» **EXERCISE INSTRUCTIONS**: Copy these records word for word, starting at the line that contains "Segment: **left lung" and ending at the line that contains "78L72 97L110 101L116", with both of those lines included. Leave the pictures out of your answer.
----
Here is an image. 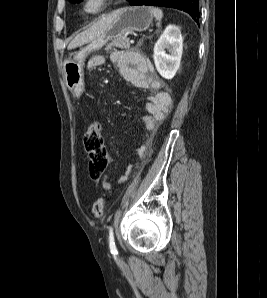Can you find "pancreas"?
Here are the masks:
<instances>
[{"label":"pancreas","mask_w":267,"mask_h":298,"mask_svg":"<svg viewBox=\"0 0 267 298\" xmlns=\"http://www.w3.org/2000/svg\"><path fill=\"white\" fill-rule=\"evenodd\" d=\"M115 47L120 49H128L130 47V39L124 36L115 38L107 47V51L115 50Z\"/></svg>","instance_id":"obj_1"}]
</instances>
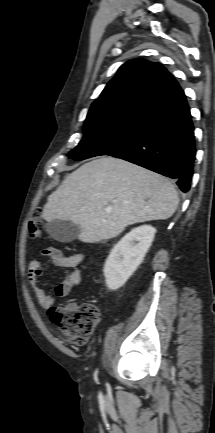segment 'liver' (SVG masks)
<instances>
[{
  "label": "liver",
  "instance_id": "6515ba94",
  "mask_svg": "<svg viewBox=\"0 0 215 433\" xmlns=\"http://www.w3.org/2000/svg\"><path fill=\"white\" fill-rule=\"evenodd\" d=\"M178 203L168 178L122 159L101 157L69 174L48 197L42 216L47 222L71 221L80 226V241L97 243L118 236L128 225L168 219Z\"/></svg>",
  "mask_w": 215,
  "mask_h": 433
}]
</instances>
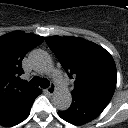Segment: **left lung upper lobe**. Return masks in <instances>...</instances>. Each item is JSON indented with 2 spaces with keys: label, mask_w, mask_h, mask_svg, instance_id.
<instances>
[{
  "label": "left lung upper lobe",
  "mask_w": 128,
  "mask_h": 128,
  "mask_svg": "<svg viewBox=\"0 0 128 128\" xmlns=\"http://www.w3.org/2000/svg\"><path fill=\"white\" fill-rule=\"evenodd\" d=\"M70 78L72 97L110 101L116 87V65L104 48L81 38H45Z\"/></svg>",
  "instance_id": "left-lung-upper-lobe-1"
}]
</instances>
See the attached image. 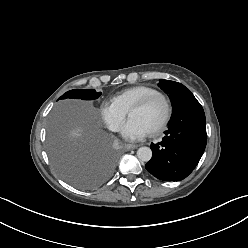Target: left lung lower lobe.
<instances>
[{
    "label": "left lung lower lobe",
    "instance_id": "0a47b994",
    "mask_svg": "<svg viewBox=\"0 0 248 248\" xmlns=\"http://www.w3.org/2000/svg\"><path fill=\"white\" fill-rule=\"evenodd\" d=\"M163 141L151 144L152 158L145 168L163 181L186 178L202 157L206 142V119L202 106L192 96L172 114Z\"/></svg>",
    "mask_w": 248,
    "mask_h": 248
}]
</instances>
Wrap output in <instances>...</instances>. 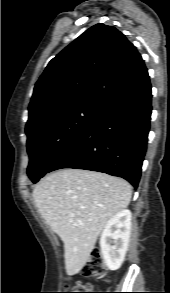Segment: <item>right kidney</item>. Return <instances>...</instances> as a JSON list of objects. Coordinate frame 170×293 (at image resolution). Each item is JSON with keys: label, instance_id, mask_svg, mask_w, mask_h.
----
» **SOLUTION TO THIS PROBLEM**:
Segment: **left lung upper lobe**. Return masks in <instances>...</instances>. Each item is JSON indented with 2 spaces with keys: label, mask_w, mask_h, mask_svg, instance_id.
<instances>
[{
  "label": "left lung upper lobe",
  "mask_w": 128,
  "mask_h": 128,
  "mask_svg": "<svg viewBox=\"0 0 128 128\" xmlns=\"http://www.w3.org/2000/svg\"><path fill=\"white\" fill-rule=\"evenodd\" d=\"M70 78L72 97L110 101L116 87V65L104 48L81 38H45Z\"/></svg>",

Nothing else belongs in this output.